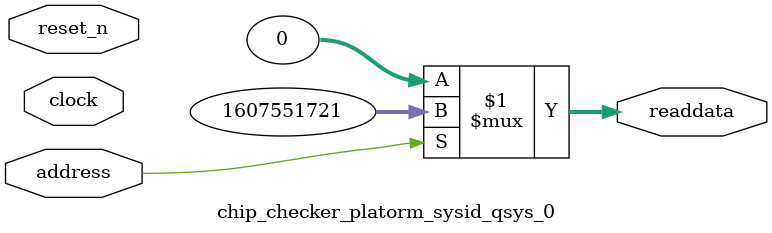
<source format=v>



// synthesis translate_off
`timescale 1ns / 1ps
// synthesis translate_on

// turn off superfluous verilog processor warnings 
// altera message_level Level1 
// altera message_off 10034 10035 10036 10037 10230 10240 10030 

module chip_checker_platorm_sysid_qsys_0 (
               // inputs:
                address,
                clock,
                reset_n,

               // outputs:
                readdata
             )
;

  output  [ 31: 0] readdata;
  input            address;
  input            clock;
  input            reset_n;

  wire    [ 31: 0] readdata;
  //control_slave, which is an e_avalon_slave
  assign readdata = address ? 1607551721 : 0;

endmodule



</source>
━━━━━━━━━━━━━━━━━━━━
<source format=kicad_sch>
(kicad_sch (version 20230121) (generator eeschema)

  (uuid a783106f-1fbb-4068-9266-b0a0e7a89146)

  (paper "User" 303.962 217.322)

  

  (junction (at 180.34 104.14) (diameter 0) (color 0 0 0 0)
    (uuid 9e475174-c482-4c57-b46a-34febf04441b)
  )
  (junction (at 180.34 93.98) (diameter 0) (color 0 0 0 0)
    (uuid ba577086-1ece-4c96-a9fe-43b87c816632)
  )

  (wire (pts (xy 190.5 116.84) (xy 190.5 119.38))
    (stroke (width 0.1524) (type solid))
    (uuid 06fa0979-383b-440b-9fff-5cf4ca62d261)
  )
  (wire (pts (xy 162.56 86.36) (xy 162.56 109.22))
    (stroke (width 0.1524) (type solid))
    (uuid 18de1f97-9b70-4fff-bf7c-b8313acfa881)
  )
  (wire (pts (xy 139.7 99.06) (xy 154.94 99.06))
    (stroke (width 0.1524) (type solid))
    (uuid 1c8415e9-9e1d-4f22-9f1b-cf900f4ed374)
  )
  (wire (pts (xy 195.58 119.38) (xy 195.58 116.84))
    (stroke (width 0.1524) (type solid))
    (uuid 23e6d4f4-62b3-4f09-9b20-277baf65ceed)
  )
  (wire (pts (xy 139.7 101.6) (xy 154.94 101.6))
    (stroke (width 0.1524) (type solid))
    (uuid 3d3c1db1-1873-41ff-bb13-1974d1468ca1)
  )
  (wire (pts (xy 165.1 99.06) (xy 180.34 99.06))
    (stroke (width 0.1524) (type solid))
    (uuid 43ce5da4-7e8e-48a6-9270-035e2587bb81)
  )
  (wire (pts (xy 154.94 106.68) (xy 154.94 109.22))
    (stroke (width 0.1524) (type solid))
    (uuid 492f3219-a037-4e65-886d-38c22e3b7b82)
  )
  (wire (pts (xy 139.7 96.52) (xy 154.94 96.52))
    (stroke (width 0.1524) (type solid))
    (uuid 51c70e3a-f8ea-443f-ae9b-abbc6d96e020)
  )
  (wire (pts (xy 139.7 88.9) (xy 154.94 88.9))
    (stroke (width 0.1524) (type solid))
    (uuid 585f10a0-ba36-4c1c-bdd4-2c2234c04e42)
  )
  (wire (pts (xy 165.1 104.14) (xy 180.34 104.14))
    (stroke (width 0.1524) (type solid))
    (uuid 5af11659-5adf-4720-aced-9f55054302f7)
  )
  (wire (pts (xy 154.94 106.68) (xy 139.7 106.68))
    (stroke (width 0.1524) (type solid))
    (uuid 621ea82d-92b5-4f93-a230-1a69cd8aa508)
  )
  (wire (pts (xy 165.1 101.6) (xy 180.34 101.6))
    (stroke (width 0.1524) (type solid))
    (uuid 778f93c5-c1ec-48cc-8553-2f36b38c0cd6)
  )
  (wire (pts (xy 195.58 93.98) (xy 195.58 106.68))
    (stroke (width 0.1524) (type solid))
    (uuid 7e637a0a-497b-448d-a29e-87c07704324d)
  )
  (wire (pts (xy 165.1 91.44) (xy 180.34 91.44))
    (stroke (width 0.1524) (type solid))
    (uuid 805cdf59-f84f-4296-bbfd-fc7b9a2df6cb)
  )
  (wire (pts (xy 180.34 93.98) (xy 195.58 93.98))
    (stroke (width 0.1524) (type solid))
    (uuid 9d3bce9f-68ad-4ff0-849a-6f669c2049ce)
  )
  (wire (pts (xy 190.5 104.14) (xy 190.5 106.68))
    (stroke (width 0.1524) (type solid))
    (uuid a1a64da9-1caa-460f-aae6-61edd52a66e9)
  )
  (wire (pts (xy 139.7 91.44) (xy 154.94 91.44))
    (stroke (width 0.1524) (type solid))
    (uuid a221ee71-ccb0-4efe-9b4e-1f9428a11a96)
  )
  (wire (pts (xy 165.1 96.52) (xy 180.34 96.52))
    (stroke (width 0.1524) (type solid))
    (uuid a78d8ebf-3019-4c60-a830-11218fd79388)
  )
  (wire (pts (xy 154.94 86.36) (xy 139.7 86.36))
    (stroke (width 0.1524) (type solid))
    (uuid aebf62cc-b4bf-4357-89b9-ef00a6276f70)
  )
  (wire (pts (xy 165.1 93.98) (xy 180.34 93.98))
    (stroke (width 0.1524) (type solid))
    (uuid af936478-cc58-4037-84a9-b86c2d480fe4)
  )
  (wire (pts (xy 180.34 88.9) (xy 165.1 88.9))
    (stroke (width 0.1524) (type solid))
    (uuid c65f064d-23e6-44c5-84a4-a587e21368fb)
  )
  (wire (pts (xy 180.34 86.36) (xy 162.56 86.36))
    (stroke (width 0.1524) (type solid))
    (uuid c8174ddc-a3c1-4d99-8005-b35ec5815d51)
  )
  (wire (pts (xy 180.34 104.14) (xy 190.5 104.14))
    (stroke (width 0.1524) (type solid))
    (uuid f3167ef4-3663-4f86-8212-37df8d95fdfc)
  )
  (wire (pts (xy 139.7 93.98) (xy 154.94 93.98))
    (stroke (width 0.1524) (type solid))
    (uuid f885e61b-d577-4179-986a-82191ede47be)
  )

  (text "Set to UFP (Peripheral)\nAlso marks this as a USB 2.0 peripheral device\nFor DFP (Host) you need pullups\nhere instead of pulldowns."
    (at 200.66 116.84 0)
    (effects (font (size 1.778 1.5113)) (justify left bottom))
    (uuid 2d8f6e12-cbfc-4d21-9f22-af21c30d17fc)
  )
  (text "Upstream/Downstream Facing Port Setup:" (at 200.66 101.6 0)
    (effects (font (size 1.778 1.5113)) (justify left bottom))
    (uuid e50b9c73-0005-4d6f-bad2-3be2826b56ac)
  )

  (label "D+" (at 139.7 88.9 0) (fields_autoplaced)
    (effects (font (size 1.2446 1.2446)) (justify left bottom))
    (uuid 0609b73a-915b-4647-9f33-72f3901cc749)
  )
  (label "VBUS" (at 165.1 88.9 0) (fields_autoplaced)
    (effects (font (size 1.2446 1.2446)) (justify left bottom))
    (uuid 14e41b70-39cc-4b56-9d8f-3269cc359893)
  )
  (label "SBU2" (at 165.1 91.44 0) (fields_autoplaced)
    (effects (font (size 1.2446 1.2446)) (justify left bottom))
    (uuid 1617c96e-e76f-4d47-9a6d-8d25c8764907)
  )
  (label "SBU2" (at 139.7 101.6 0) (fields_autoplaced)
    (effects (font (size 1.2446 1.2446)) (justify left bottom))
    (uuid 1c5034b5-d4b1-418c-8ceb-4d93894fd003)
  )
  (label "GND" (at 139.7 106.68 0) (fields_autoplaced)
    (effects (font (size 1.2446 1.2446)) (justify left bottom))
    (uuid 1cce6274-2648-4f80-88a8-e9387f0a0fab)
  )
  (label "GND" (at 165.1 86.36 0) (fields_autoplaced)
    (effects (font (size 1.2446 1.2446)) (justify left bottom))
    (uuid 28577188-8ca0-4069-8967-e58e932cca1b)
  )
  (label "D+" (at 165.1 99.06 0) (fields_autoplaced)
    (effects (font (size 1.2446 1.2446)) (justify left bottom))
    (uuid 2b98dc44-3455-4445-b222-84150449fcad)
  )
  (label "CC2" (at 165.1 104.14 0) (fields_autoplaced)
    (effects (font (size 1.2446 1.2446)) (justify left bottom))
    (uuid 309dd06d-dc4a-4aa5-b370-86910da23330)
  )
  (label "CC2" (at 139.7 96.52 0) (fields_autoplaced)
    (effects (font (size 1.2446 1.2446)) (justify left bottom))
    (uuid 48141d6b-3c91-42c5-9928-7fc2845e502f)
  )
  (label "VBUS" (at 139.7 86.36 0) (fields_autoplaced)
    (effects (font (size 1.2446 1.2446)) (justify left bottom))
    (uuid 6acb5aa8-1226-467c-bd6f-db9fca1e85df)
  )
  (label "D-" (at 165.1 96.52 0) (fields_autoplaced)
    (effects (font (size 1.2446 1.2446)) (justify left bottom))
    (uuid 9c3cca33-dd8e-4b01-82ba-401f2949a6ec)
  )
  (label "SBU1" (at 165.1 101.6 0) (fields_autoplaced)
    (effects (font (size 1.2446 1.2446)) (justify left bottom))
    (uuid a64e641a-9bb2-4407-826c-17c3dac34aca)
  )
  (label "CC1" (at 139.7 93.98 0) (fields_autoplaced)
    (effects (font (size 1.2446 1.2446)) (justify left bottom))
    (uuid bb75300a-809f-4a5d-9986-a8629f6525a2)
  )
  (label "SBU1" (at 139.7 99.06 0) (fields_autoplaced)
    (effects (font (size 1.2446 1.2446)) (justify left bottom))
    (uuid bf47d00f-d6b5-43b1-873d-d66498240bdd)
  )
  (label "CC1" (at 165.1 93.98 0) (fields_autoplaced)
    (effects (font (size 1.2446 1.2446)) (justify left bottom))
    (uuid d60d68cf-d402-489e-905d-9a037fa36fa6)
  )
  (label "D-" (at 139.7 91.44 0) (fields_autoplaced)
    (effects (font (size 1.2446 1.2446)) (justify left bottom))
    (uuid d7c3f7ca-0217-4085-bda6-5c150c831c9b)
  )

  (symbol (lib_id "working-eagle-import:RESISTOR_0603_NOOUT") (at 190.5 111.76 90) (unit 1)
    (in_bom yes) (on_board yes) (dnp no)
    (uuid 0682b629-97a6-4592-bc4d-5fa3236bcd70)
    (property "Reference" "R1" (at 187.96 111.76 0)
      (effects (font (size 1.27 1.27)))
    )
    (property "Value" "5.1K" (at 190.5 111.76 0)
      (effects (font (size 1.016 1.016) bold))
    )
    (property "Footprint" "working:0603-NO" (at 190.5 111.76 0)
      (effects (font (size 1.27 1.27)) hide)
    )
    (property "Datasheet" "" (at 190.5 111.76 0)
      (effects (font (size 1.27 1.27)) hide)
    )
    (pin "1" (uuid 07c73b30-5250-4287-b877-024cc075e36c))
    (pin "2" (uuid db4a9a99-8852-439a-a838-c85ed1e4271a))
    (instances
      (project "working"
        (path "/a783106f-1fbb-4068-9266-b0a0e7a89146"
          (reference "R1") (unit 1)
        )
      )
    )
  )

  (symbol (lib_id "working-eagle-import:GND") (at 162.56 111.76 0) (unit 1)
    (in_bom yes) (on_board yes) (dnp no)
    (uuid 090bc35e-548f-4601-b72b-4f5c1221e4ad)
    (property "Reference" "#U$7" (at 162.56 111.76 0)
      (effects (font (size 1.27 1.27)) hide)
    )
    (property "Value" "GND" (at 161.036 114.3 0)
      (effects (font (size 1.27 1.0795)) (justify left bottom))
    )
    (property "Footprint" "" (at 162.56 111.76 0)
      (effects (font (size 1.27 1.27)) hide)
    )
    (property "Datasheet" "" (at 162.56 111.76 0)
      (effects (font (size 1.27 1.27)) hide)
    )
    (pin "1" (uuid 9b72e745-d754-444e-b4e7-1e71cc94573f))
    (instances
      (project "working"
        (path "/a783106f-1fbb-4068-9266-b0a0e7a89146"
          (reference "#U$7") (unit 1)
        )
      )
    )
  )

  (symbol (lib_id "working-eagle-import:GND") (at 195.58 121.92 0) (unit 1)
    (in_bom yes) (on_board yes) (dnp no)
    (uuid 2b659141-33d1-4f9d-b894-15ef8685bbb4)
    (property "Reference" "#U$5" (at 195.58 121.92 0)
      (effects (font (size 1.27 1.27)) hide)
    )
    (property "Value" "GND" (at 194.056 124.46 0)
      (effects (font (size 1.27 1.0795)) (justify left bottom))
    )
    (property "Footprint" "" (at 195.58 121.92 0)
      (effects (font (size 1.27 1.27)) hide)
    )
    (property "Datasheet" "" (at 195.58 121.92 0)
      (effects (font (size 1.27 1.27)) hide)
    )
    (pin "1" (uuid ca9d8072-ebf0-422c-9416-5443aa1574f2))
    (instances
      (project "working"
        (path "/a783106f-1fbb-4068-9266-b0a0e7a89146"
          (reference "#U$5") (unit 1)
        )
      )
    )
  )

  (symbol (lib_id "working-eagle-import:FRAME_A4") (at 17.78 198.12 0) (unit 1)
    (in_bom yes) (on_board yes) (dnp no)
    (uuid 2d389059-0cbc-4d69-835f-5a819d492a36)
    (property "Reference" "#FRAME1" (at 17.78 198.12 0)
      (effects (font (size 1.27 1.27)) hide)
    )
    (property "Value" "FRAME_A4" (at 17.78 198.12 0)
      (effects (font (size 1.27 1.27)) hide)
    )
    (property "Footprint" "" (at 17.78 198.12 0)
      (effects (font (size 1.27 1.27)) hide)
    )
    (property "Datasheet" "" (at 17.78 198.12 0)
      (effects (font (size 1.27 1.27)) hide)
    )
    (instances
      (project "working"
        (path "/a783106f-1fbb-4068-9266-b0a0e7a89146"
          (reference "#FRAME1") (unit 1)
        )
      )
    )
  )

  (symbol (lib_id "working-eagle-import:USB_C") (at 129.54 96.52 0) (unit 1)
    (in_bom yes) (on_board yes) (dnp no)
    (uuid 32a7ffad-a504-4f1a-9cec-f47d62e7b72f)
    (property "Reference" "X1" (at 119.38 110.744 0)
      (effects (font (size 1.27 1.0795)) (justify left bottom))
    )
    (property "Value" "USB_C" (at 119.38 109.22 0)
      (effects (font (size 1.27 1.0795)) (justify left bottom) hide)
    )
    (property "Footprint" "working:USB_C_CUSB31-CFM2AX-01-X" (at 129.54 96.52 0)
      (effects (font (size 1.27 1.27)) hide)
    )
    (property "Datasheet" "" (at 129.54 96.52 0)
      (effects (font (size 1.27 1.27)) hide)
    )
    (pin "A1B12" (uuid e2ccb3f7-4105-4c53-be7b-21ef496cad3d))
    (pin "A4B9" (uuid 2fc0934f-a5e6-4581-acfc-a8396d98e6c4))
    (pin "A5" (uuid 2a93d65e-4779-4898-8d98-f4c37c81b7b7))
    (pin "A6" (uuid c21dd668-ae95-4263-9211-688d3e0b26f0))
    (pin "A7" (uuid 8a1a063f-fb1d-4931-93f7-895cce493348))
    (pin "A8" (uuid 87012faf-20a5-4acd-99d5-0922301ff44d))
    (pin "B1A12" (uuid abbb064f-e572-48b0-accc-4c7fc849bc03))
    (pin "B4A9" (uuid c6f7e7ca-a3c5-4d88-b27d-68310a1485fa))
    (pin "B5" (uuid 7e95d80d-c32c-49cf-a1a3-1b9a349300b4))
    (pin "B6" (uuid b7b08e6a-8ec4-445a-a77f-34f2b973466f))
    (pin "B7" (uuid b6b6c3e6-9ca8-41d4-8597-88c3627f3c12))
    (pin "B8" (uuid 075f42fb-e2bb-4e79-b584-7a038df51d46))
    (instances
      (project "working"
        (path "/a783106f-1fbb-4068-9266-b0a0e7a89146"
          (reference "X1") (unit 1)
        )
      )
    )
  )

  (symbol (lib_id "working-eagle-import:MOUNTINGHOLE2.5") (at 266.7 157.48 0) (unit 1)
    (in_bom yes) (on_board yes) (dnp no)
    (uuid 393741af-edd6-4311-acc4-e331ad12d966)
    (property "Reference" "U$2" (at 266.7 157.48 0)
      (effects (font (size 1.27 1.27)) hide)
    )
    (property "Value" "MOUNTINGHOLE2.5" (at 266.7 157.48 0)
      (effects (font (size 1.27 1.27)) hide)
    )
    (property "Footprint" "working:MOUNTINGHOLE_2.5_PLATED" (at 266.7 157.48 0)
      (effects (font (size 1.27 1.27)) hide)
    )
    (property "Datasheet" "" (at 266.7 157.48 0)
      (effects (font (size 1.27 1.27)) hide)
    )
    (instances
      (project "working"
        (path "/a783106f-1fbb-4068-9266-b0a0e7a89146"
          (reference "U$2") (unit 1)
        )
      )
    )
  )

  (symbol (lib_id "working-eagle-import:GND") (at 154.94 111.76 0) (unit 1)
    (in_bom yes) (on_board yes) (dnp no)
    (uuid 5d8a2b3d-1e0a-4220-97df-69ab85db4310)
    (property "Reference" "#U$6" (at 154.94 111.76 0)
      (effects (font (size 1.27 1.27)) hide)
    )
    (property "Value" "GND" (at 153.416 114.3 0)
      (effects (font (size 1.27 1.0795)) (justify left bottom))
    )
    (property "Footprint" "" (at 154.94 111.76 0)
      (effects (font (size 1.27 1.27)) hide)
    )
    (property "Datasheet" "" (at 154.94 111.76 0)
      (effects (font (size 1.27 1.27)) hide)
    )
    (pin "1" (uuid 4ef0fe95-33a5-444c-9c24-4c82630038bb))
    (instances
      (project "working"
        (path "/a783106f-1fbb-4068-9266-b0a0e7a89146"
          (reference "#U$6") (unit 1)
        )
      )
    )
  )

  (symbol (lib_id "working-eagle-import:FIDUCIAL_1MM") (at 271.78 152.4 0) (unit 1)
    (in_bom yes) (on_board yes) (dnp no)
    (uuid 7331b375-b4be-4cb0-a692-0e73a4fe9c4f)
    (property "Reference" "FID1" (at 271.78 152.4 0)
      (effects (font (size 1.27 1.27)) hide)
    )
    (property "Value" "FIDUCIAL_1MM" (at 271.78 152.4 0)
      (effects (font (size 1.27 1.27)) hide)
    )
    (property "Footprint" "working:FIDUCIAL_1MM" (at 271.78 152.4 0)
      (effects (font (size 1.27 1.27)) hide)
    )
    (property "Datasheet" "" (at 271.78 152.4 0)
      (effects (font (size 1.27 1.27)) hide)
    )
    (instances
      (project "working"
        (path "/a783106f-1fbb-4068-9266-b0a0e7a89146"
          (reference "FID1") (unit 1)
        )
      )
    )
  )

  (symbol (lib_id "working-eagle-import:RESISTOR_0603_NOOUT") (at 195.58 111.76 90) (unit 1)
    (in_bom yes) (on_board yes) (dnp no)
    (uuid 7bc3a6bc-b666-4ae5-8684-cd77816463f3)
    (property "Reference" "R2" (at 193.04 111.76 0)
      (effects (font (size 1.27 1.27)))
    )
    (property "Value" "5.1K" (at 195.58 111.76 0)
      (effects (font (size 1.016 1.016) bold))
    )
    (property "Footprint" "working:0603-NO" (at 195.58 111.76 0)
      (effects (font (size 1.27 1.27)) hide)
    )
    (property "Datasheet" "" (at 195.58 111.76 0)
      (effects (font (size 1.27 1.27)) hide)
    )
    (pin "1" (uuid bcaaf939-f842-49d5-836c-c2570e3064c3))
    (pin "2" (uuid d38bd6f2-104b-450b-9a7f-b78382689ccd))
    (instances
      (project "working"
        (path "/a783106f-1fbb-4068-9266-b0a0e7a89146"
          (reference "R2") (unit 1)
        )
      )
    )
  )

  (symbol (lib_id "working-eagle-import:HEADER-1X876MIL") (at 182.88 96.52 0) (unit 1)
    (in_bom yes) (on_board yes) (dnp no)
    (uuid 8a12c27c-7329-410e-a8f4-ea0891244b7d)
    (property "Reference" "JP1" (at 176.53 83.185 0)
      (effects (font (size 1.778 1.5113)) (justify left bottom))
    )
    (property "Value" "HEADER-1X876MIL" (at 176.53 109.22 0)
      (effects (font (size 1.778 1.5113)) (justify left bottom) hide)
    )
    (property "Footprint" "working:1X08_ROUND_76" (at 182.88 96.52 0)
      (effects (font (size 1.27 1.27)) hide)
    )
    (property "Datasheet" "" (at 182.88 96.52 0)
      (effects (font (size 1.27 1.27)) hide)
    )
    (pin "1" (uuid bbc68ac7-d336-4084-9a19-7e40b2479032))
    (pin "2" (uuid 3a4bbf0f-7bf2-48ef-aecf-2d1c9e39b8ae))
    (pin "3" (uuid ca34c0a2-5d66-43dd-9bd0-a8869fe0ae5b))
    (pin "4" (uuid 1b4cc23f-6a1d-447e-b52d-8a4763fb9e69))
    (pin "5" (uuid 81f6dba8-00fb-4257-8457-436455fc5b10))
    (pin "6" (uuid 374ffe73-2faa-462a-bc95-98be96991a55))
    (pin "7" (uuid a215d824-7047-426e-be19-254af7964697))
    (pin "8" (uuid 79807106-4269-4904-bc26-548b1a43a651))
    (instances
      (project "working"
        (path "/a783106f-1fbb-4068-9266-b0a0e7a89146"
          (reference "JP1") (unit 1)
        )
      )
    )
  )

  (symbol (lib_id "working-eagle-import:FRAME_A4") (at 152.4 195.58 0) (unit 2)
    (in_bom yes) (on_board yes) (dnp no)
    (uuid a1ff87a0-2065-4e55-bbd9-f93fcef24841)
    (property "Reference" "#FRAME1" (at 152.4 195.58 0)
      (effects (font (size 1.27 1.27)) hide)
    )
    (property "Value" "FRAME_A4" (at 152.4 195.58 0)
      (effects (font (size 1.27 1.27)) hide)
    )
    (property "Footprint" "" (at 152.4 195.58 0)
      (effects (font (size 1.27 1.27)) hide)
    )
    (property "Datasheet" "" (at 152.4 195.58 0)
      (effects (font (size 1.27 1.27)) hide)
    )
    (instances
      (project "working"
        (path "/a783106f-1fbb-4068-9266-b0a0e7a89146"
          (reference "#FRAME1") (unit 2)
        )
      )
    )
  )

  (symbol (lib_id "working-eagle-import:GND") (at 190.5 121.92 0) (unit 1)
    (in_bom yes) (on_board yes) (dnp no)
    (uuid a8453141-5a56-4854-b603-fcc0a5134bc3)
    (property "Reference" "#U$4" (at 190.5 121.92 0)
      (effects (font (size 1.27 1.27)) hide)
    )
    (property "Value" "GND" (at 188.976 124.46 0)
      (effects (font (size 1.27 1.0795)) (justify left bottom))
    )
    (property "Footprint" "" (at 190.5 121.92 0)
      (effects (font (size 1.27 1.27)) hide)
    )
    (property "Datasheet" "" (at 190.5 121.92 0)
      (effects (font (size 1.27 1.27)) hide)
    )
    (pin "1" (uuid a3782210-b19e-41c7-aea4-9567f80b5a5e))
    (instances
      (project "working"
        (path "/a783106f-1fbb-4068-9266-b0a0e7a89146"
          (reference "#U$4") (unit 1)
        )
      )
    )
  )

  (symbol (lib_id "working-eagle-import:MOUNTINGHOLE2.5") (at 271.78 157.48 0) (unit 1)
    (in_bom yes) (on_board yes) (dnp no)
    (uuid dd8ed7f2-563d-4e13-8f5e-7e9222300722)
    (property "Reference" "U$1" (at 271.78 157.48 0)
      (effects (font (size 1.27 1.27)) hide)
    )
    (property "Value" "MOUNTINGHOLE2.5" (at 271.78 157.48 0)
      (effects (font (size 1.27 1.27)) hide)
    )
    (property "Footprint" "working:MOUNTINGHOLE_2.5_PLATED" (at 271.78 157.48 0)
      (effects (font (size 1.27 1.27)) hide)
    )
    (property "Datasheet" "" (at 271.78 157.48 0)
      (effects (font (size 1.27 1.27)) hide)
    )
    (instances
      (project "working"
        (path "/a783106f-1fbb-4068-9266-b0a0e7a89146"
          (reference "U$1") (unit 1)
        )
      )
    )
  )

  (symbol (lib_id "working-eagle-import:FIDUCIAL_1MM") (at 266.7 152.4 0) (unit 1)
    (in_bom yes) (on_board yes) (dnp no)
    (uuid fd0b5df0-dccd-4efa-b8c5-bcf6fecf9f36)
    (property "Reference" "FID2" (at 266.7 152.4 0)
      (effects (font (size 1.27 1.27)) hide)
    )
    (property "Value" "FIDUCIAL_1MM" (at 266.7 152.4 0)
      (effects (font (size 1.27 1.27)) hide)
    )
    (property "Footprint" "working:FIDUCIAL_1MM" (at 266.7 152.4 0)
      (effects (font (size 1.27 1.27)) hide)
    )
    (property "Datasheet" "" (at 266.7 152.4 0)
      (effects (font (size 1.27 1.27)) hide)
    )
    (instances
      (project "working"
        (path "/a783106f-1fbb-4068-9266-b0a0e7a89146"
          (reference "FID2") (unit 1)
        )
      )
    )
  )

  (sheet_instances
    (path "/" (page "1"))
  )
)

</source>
━━━━━━━━━━━━━━━━━━━━
### Activity
Look over the entries above. Copy every line that contains the word "HEADER".

### Your solution
  (symbol (lib_id "working-eagle-import:HEADER-1X876MIL") (at 182.88 96.52 0) (unit 1)
    (property "Value" "HEADER-1X876MIL" (at 176.53 109.22 0)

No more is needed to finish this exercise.